- DIRECTIONS
Copy each line below in which the word "version" occurs.

- EXTRACTED MATERIAL
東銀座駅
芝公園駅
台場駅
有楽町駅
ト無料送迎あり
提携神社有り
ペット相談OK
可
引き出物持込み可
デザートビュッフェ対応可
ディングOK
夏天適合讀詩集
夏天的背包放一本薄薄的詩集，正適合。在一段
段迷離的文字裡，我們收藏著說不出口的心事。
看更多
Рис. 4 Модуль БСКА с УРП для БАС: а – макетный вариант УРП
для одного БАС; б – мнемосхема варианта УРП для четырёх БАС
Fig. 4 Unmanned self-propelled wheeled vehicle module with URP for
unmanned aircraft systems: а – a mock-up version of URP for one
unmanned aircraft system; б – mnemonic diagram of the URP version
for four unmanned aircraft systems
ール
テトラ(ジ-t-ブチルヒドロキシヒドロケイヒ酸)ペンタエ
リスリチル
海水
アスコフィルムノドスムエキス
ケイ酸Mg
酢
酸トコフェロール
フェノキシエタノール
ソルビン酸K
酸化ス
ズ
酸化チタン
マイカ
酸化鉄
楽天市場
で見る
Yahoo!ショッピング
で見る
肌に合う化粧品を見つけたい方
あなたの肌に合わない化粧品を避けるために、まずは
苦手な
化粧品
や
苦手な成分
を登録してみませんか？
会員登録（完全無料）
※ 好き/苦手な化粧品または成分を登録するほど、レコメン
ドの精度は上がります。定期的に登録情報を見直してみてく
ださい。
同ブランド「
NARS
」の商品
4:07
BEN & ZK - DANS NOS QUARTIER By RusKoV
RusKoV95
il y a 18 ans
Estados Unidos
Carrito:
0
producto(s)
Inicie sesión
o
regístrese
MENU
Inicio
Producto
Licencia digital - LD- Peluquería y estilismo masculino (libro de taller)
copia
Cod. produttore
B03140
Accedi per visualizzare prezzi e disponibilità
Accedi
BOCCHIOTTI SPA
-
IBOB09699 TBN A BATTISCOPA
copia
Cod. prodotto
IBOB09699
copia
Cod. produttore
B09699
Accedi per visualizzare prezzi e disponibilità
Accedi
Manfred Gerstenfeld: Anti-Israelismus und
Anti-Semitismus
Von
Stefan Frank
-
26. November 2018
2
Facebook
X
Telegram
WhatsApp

- REPLY TO THE EXERCISE
unmanned aircraft systems: а – a mock-up version of URP for one
unmanned aircraft system; б – mnemonic diagram of the URP version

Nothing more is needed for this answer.